TRECHO DO TEXTO:

Como torcedor de arquibancada, a única coisa que posso dizer é que jogos com torcida única são uma excrescência do futebol. A medida começa a se espalhar pelo país como solução definitiva para o fim da violência nos estádios. No entanto, as tragédias com mortes continuam acontecendo já no início de 2018. Mesmo em jogos com torcida única.

torcida argentina
Em maio de 2017, a torcida argentina fez a festa no Morumbi (São Paulo 1 x 1 Defensa y Justicia-ARG). Foto: Fábio Soares/Futebol de Campo.

A decisão do Campeonato Paulista, entre Palmeiras e Corinthians, é um exemplo para reflexão. Desde abril de 2016, por decisão da Secretaria de Segurança Pública de São Paulo, os chamados clássicos devem ser disputados apenas com a presença de torcedores do time mandante.

Desde que se adotou o formato de finais no Campeonato Paulista, apenas quatro vezes estas equipes se encontraram na disputa pela taça. Em 1974 e em 1993 as finais foram vencidas pelo Palmeiras. Em 1995 e em 1999 foram vencidas pelo Corinthians. Corinthianos e palmeirenses esperaram 20 anos para poder se enfrentar novamente em uma final de Paulista. Em dois jogos, cada um em sua casa, como nunca antes ocorreu na história. E com os visitantes impedidos de ter o apoio de sua torcida. No estado de São Paulo, isto acontece em todos os clássicos, sem excessão.

A medida começa a ser implantada em outros estados. Neste ano, outra final de rivalidade histórica, foi realizado com “torcida única”: o Ba-Vi. Sim. Bahia e Vitória fizeram a decisão em dois jogos do campeonato baiano, com apenas a torcida da equipe mandante no estádio. A medida da torcida única foi implantada em 2017. No início de 2018, um pequeno número de torcedores do Bahia pôde comparecer para o clássico no Barradão. O jogo foi marcado por inúmeras confusões dentro de campo e por brigas fora do estádio. Como resultado, o Ministério Público recomendou que as finais fossem disputadas com torcida única, sendo acatado pela Federação Baiana de Futebol.

ITENS:
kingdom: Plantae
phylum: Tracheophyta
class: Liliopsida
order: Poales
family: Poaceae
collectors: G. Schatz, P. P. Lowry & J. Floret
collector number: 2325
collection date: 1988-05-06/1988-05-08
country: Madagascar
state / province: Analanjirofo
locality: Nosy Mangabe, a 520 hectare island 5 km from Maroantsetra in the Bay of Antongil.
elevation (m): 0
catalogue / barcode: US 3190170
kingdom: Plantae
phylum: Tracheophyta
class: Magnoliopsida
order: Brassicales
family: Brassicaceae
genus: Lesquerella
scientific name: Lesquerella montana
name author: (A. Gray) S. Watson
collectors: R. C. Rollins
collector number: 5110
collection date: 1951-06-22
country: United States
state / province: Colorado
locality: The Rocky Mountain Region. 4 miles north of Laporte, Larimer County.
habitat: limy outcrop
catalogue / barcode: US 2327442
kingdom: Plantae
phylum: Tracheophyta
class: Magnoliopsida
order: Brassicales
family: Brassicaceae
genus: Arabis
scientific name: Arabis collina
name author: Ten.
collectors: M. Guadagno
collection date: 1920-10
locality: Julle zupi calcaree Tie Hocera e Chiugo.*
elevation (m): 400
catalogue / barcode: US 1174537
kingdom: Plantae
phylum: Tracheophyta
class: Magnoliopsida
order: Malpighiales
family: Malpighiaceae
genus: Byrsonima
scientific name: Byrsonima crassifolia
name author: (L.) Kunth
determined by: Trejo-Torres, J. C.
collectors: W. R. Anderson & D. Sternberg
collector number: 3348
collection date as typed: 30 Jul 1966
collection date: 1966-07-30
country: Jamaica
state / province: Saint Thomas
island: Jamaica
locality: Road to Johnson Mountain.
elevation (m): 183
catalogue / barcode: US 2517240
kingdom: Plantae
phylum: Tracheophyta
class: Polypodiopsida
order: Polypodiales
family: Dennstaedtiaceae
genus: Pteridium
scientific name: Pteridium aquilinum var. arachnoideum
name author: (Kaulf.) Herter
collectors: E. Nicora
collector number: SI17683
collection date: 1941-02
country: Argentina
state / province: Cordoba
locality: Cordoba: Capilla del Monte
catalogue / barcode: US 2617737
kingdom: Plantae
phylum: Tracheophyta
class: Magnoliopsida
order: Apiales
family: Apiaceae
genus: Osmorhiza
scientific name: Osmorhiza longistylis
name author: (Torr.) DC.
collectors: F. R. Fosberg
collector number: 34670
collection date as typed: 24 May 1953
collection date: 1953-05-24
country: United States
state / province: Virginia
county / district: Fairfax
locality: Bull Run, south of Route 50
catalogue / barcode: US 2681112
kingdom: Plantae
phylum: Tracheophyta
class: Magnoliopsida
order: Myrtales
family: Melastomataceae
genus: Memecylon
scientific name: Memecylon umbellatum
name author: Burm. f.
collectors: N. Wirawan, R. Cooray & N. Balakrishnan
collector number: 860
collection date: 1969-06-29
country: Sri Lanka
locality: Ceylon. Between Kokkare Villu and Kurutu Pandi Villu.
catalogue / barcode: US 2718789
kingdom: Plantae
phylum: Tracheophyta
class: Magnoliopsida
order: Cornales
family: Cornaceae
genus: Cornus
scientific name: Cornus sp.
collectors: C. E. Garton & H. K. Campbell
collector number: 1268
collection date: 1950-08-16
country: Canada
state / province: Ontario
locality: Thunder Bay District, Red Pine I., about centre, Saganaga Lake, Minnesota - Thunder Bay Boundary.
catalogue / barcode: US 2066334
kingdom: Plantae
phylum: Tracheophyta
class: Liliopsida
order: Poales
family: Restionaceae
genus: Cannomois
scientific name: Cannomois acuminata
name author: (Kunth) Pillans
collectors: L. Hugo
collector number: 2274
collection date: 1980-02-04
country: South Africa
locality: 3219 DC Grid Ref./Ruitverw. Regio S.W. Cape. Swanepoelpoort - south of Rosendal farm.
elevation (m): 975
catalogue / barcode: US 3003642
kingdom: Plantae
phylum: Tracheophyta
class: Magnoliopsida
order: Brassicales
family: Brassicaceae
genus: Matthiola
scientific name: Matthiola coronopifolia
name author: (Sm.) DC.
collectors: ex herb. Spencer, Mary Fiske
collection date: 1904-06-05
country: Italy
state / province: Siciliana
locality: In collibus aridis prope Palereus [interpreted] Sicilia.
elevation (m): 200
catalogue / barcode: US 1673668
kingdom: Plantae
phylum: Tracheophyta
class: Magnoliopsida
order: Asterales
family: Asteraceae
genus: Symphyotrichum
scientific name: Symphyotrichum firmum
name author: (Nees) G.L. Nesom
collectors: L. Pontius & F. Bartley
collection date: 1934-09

O QUE FAZER:
1 > Responda às perguntas com base no texto sobre torcida única:
(a) Desde quando, por decisão da Secretaria de Segurança Pública de São Paulo, os clássicos devem ser disputados apenas com torcedores do time mandante?
(b) Em quais anos o Corinthians venceu as finais do Campeonato Paulista contra o Palmeiras?
(c) Quem recomendou que as finais do campeonato baiano fossem disputadas com torcida única?
2 > Reproduza do texto sobre torcida única o trecho que começa em "A decisão do" e vai até "clássicos, sem excessão.", inclusive.
3 > Retome o texto sobre torcida única nos estádios e prossiga a partir da última frase dele.

RESPOSTAS POR TAREFA:
1 >
(a) Desde abril de 2016.
(b) Em 1995 e em 1999.
(c) O Ministério Público.

2 >
A decisão do Campeonato Paulista, entre Palmeiras e Corinthians, é um exemplo para reflexão. Desde abril de 2016, por decisão da Secretaria de Segurança Pública de São Paulo, os chamados clássicos devem ser disputados apenas com a presença de torcedores do time mandante.

Desde que se adotou o formato de finais no Campeonato Paulista, apenas quatro vezes estas equipes se encontraram na disputa pela taça. Em 1974 e em 1993 as finais foram vencidas pelo Palmeiras. Em 1995 e em 1999 foram vencidas pelo Corinthians. Corinthianos e palmeirenses esperaram 20 anos para poder se enfrentar novamente em uma final de Paulista. Em dois jogos, cada um em sua casa, como nunca antes ocorreu na história. E com os visitantes impedidos de ter o apoio de sua torcida. No estado de São Paulo, isto acontece em todos os clássicos, sem excessão.

3 >
Na série B de 2017, a torcida do Inter-RS se fez presente no Brinco de Ouro da Princesa. Foto: futeboldecampo.net
Na série B de 2017, a torcida do Inter-RS se fez presente no Brinco de Ouro da Princesa. Foto: Fábio Soares/Futebol de Campo.

Em Goiânia, as partidas entre Vila Nova e Goiás também têm sido disputadas com torcida única. Mesmo com a medida adotada desde o final do ano passado, no início de 2018, no confronto entre Goiás e Vila Nova, um torcedor do Goiás foi baleado e morto nas proximidades do Setor Universitário, cerca de quatro quilômetros distante do Estádio Olímpico, local da partida.

O vice-presidente de futebol do Sport, Guilherme Beltrão, sugeriu que a partida Sport x Santa Cruz fosse realizada com torcida única. Era uma reação ao que tinha acontecido com os torcedores do Santa Cruz na Ilha do Retiro, no início de março deste ano, pela fase final do Pernambucano.

Muitos números são apresentados para que a Secretaria de Segurança Pública e o Ministério Público de São Paulo afirmem que a medida é irreversível. A diminuição da violência, o aumento do público e da arrecadação, a diminuição de policiais dentro e fora dos estádios e menor número de escoltas policiais. Tudo é de certa maneira contabilizado. No entanto, um elemento não entra na equação: a historicidade do ato de torcer.

Torcida colombiana se fazendopresente no Pacaembu. Santos 3 x 2 Santa Fé-COL. Foto: futeboldecampo.net
Torcida colombiana se fazendopresente no Pacaembu. Santos 3 x 2 Santa Fé-COL. Foto: Fábio Soares/Futebol de Campo.
 

Tive o privilégio de presenciar os últimos clássicos paulistas com o estádio dividido, no início dos anos 1990. Já na segunda metade desta década, presenciei as primeiras divisões em que a proporção diminuiu no setor visitante. Primeiramente no Pacaembu, com apenas o Tobogã destinado aos visitantes. Depois, no final dos 2000, vieram as medidas que obrigavam o mandante a ceder apenas 10% dos seus ingressos para os torcedores do time adversário.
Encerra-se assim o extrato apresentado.